◆ Exercise ◆
Copy the lines from the one containing "Tiffany Grant和两个COSER那张为什么是合十的手势..." through the one containing "发表于 2016-9-6 23:33" in the records below, character for character, with both end lines included.

·····

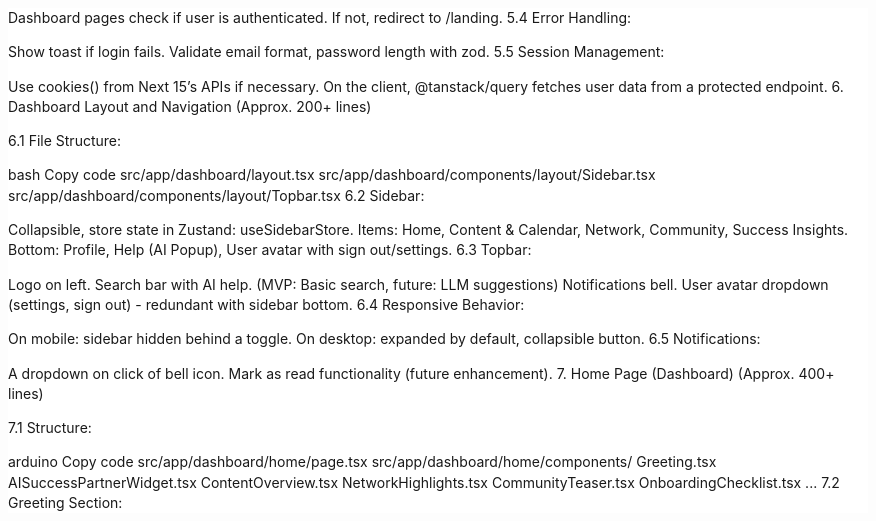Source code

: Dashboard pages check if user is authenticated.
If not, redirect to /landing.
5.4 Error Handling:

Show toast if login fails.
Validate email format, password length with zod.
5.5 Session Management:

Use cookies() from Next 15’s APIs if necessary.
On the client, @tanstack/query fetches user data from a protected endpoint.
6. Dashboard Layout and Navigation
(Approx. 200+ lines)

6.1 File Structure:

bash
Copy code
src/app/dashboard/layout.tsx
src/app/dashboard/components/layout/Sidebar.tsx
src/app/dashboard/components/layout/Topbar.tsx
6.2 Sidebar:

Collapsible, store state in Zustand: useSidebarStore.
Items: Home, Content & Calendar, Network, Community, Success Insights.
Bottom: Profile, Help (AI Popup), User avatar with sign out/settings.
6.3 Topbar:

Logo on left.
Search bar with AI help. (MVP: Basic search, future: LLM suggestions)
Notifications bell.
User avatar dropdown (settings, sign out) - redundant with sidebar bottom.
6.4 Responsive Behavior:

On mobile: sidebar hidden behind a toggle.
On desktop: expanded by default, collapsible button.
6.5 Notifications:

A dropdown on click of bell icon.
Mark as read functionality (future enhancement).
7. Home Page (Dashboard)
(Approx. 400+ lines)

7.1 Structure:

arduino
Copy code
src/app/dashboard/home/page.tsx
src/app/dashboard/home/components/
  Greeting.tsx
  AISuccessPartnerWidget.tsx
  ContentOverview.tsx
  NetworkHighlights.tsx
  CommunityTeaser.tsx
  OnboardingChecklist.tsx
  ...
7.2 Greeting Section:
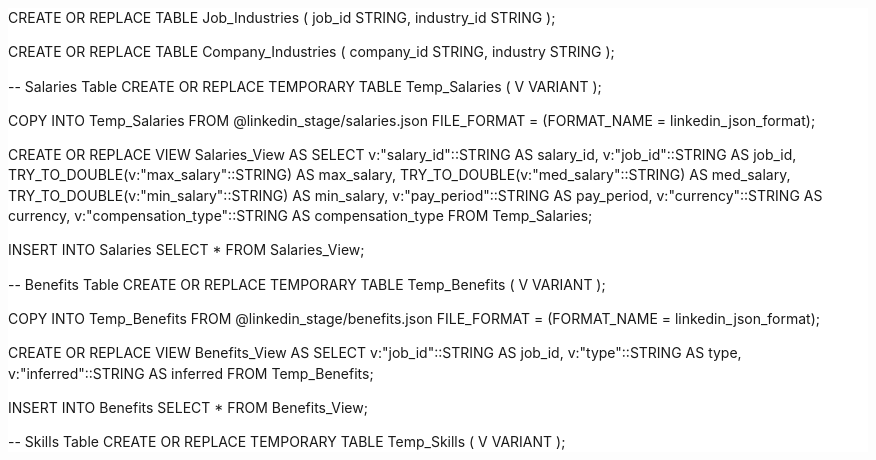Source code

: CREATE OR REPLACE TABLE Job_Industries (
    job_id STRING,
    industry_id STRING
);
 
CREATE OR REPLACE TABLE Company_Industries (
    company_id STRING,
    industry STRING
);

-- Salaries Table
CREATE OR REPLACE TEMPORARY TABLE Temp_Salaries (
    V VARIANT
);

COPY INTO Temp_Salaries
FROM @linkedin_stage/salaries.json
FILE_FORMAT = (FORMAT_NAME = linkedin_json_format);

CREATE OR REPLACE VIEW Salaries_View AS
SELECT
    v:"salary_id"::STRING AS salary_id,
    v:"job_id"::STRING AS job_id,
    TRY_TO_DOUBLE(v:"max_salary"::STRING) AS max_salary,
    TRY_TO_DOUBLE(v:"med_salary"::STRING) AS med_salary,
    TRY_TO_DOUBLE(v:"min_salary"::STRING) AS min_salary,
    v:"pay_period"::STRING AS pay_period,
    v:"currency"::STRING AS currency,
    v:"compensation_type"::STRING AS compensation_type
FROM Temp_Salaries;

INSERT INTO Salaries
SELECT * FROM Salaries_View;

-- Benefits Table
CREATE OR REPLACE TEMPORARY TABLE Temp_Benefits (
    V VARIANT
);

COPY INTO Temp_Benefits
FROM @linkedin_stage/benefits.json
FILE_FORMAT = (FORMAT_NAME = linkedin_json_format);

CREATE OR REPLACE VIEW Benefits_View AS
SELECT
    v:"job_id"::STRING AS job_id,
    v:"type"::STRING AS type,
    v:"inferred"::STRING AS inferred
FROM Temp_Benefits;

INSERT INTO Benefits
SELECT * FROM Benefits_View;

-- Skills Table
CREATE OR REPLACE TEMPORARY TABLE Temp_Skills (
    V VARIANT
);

·····

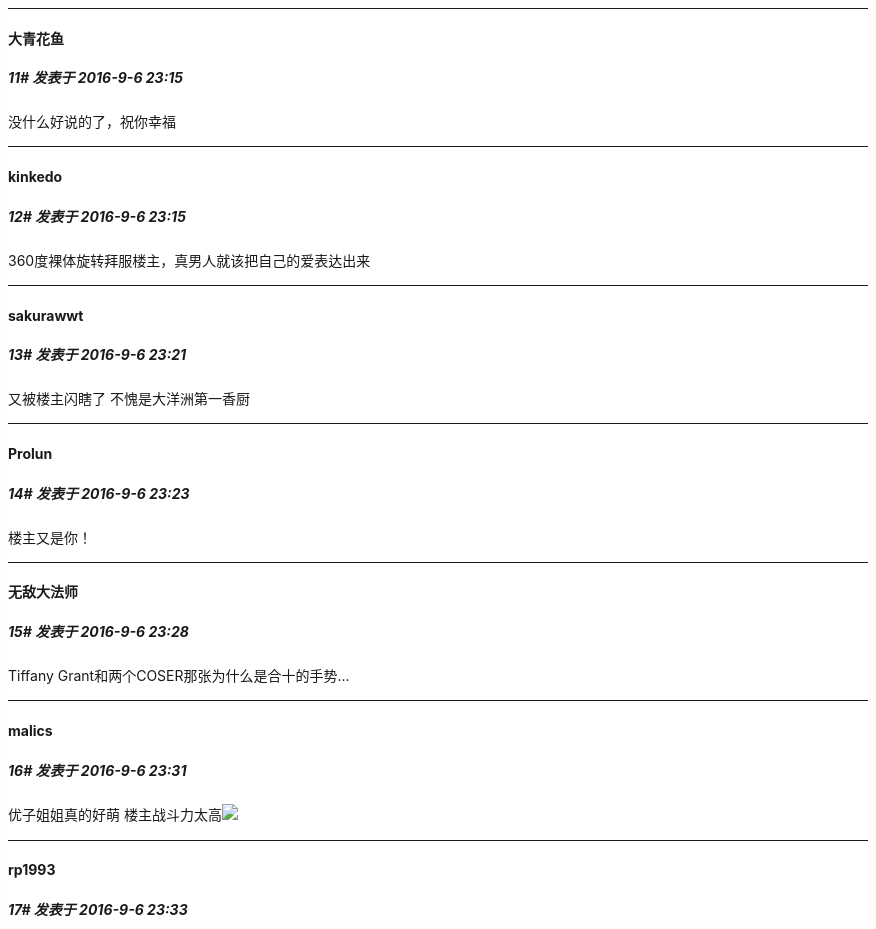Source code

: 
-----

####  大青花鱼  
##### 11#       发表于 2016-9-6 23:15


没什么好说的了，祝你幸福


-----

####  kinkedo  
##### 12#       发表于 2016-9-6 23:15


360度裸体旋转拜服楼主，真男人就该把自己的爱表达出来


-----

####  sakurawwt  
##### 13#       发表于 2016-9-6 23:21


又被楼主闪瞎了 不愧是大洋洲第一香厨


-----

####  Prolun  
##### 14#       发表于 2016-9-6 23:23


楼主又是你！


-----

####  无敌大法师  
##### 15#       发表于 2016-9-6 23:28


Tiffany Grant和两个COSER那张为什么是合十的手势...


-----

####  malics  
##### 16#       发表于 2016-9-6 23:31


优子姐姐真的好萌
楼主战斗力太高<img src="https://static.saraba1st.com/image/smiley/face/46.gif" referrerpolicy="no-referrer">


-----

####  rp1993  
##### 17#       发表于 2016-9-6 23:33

·····

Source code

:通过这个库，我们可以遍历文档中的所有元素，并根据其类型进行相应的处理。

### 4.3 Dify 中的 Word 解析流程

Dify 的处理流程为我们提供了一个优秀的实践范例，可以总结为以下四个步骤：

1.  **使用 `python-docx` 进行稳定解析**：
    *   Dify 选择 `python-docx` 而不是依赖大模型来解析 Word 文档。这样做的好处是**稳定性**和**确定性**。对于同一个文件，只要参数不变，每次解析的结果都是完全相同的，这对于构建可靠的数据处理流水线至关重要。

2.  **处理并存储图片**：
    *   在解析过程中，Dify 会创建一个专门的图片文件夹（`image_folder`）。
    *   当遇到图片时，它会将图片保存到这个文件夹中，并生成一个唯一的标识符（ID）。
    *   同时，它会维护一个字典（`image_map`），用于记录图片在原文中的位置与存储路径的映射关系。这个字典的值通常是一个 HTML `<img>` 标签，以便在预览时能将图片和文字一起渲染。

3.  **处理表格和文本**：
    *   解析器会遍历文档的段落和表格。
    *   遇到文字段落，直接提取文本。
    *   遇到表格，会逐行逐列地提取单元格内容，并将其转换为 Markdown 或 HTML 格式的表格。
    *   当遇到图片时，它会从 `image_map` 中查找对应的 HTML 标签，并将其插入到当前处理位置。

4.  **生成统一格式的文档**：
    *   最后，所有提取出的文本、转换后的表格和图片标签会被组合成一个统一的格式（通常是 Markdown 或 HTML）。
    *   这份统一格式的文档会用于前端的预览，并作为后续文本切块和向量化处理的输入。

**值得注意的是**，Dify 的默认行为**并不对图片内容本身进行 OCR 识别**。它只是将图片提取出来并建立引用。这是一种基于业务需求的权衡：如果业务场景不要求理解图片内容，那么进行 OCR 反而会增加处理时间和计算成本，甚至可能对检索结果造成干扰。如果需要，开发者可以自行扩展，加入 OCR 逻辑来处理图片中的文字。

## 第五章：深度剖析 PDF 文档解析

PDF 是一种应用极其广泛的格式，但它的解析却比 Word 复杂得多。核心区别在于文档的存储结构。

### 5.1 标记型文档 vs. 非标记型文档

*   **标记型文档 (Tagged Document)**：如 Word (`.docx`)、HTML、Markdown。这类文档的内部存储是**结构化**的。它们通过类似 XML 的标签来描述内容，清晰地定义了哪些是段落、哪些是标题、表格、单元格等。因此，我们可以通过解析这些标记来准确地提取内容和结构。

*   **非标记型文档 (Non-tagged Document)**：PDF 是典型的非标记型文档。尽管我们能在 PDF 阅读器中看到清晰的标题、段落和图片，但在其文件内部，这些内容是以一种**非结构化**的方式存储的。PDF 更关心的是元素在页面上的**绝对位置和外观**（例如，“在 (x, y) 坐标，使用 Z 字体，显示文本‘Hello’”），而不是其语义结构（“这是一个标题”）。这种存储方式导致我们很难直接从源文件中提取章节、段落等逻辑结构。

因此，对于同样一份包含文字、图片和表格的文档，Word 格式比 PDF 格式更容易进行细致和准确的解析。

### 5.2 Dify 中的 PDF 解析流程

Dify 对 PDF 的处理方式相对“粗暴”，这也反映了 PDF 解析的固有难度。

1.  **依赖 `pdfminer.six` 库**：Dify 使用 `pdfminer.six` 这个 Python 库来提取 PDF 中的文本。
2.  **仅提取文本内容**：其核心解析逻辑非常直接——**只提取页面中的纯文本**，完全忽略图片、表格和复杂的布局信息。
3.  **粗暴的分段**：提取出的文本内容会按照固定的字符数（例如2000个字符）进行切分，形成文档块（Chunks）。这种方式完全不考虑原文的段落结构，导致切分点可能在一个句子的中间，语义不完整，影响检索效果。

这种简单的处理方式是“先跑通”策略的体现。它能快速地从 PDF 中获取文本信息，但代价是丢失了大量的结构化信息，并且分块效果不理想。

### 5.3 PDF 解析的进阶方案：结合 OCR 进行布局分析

·····

◆ Result for this task ◆
Tiffany Grant和两个COSER那张为什么是合十的手势...


-----

####  malics  
##### 16#       发表于 2016-9-6 23:31


优子姐姐真的好萌
楼主战斗力太高<img src="https://static.saraba1st.com/image/smiley/face/46.gif" referrerpolicy="no-referrer">


-----

####  rp1993  
##### 17#       发表于 2016-9-6 23:33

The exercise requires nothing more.